By the way, http://www.amtrak.com/guest-rewardsdoes nothing; I have to go to amtrakguestrewards.com. I log in fine, then hit "got to amtrak.com" (this is all on the pc) and it says the login information is bad.


----------



## acelafan

BALtoNYPtraveler said:


> Are you sure you can actually access Amtrak.com, showing your reservations and everything? I can't do that. BUT if I have a reservation number I can type that in and see the information connected to it.


Yes, I confirmed that once I login to amtrakguestrewards.com and click "Visit Amtrak.com" then I can see my upcoming train reservations.

I checked my phone login and it's all messed up. I can see my upcoming reservations but my point balance shows "0 points" for current balance, yet 72,434 Tier Qualifying points (null). Neither is correct...


----------



## acelafan

Turns out the solution to the login problem was posted on Train Orders. You have to go the Amtrak Guest Rewards website, login, and change your password there. Then you can go to Amtrak.com and login with that new password using your email address or your AGR number. Everything is now working for me and I see all the correct account information via either login method.


----------



## districtRich

It looks like they fixed it from both sites. I just did the password reset from amtrak.com and it finally worked. I can use my email address and that new password for amtrak.com and AGR.com now.


----------



## Gp30sieb

What ticks me off is that they have this known issue since November and are still soliciting people to merge ACOM and AGR.

I bit on the offer I received a few days ago and now cannot sign into ACOM. I did the password reset shuffle and was on the phone with a rep and she went as far as she could. She said she would refer it to IT.

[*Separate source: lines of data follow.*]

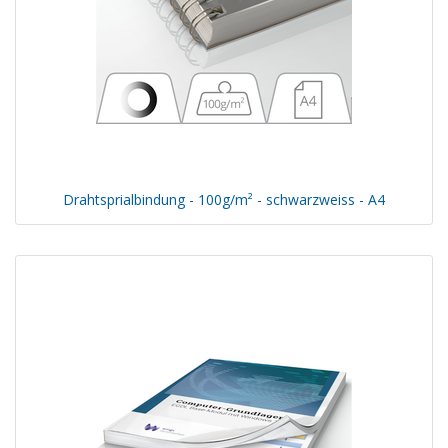
Drahtsprialbindung - 100g/m² - schwarzweiss - A4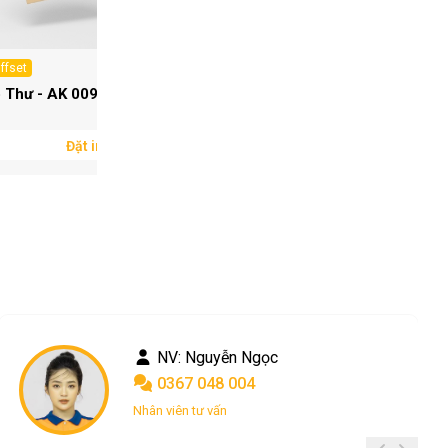
Offset
In Offset
 Thư - AK 009
Bao Thư - AK 008
Đặt in ngay
Đặt in ngay
NV: Phong le
0901 775 778
Chăm sóc khách hàng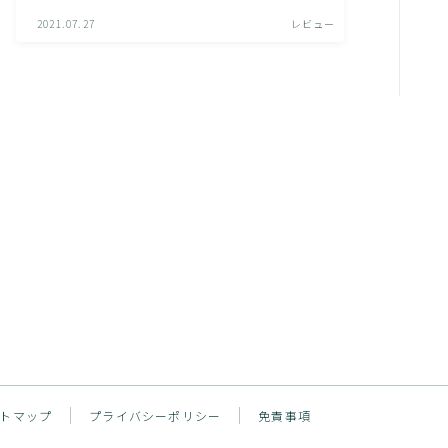
2021.07.27
レビュー
トマップ
プライバシーポリシー
免責事項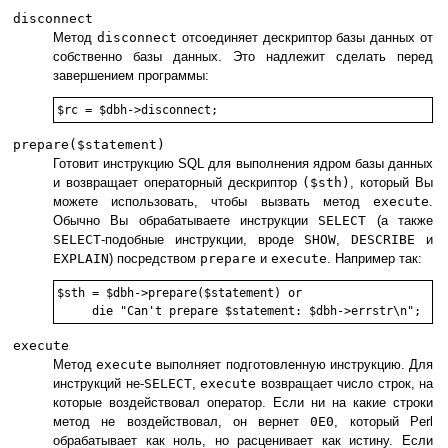
disconnect
Метод
disconnect
отсоединяет дескриптор базы данных от
собственно базы данных. Это надлежит сделать перед
завершением программы:
prepare($statement)
Готовит инструкцию SQL для выполнения ядром базы данных
и возвращает операторный дескриптор
($sth)
, который Вы
можете использовать, чтобы вызвать метод
execute
.
Обычно Вы обрабатываете инструкции
SELECT
(а также
SELECT
-подобные инструкции, вроде
SHOW
,
DESCRIBE
и
EXPLAIN
) посредством
prepare
и
execute
. Например так:
$sth = $dbh->prepare($statement) or

execute
Метод
execute
выполняет подготовленную инструкцию. Для
инструкций не-
SELECT
,
execute
возвращает число строк, на
которые воздействовал оператор. Если ни на какие строки
метод не воздействовал, он вернет
0E0
, который Perl
обрабатывает как ноль, но расценивает как истину. Если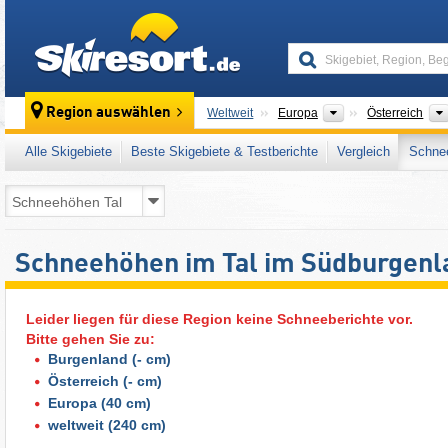
skiresort
Kontinente
Region auswählen
Weltweit
Europa
Österreich
Alle Skigebiete
Beste Skigebiete & Testberichte
Vergleich
Schnee
Schneehöhen im Tal im Südburgenl
Leider liegen für diese Region keine Schneeberichte vor.
Bitte gehen Sie zu:
Burgenland
(- cm)
Österreich
(- cm)
Europa
(40 cm)
weltweit
(240 cm)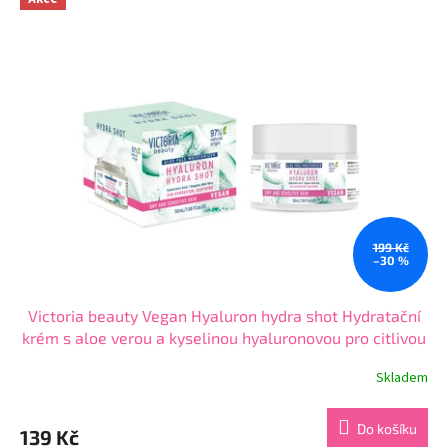
5
hvězdiček.
199 Kč
–30 %
Victoria beauty Vegan Hyaluron hydra shot Hydratační
krém s aloe verou a kyselinou hyaluronovou pro citlivou
pokožku 50 mL
Skladem
Průměrné
hodnocení
produktu
Do košíku
139 Kč
je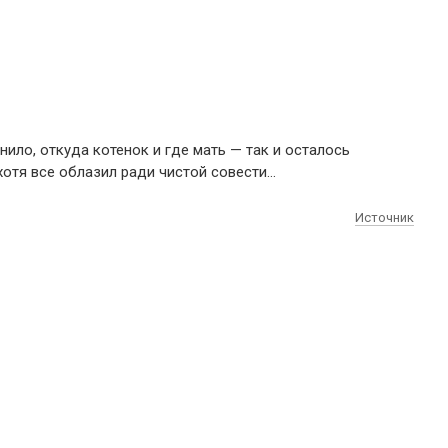
нило, откуда котенок и где мать — так и осталось
хотя все облазил ради чистой совести…
Источник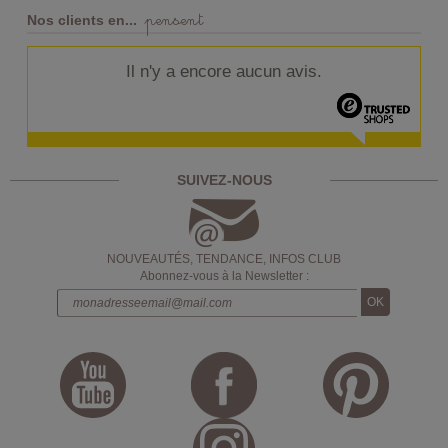
pensent
Nos clients en...
Il n'y a encore aucun avis.
SUIVEZ-NOUS
NOUVEAUTÉS, TENDANCE, INFOS CLUB
Abonnez-vous à la Newsletter :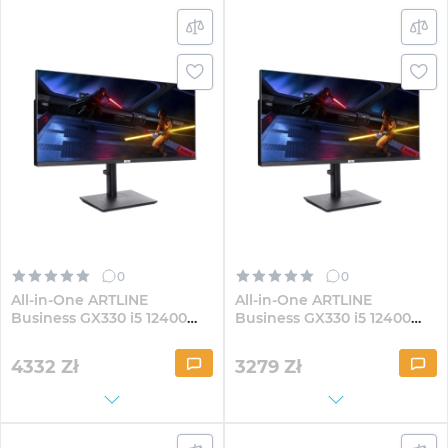
0
0
All-in-One ARTLINE
All-in-One ARTLINE
Business GX330 i5 12400
Business GX330 i5 12400
GX300 30" VA
GX300 30" VA WFHD162
WFHD3221Win
4332
Zł
3279
Zł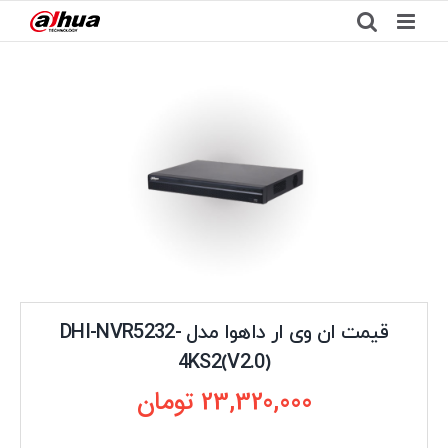
Ski
t
conten
قیمت ان وی ار داهوا مدل DHI-NVR5232-
4KS2(V2.0)
23,320,000
تومان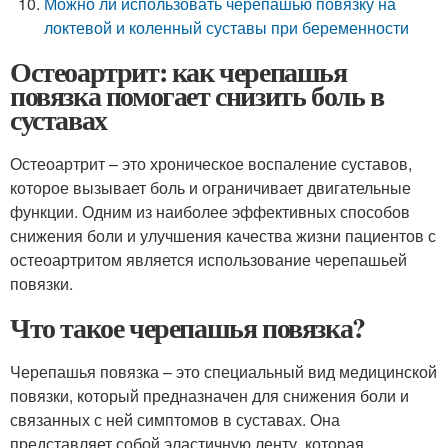
Можно ли использовать черепашью повязку на
локтевой и коленный суставы при беременности
Остеоартрит: как черепашья
повязка помогает снизить боль в
суставах
Остеоартрит – это хроническое воспаление суставов,
которое вызывает боль и ограничивает двигательные
функции. Одним из наиболее эффективных способов
снижения боли и улучшения качества жизни пациентов с
остеоартритом является использование черепашьей
повязки.
Что такое черепашья повязка?
Черепашья повязка – это специальный вид медицинской
повязки, который предназначен для снижения боли и
связанных с ней симптомов в суставах. Она
представляет собой эластичную ленту, которая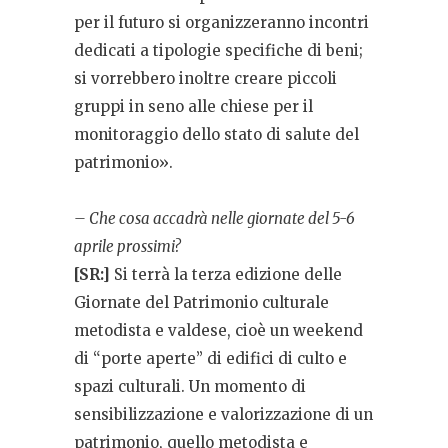
per il futuro si organizzeranno incontri
dedicati a tipologie specifiche di beni;
si vorrebbero inoltre creare piccoli
gruppi in seno alle chiese per il
monitoraggio dello stato di salute del
patrimonio».
– Che cosa accadrà nelle giornate del 5-6
aprile prossimi?
[SR:]
Si terrà la terza edizione delle
Giornate del Patrimonio culturale
metodista e valdese, cioè un weekend
di “porte aperte” di edifici di culto e
spazi culturali. Un momento di
sensibilizzazione e valorizzazione di un
patrimonio, quello metodista e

Later I found this discussion and tried some of the remedies to no avail. I then called Amtrak internet support and was told that "we tested the new system but not extensively." I refrained from saying "No s***." Was told that the issue would be fixed by mid January. I told her that I would call back in mid-March to have the same discussion.


----------



## BALtoNYPtraveler

Nothing works for me, and when I call them, they sound stressed from having to explain to so many people that they can't do anything about it. It'll be fixed when it's fixed (that's what they tell me.)

:angry:


----------



## Gp30sieb

Seems to be the latest in software and web design...write half-asssssssed code, shove it out the door, and let unsuspecting people be beta testers while they scratch their heads. The irony is that I don't use Amtrak enough that I will amass enough points to make this aggravation worth-while. If it prevented me from logging into AGR I wouldn't worry, but I do use the ACON the couple times a year that I do use Amtrak and that is what I can't log into.


----------



## BALtoNYPtraveler

I checked in yesterday and mine was finally fixed. For all my complaining, I didn't think they were ever going to fix it - I really didn't. I heard about everyone else's getting fixed. Well, now, I finally have a working account. I can log in.

YAY

I hope everyone's is working now.


----------



## hammr25

Nice to see a google search brings up this thread in 2017 because I have the same problem.


----------



## the_traveler

I had no problems just now.


----------



## nshvlcat

I am unable to log in.


----------



## JayPea

I tried last night and was told my login information was incorrect. So I "changed" my "forgotten" password....to what it was to begin with. And thus was able to sign in with my "new" password.


----------



## tim49424

No problems here.


----------



## dlagrua

Tried getting into the AGR site this morning and I could not use it. This is the message that came back:

"The requested URL was rejected. Please consult with your administrator.

Your support ID is: 17803204652304203559"

I have no idea what this message means


----------



## Sauve850

Ive never had a login problem.


----------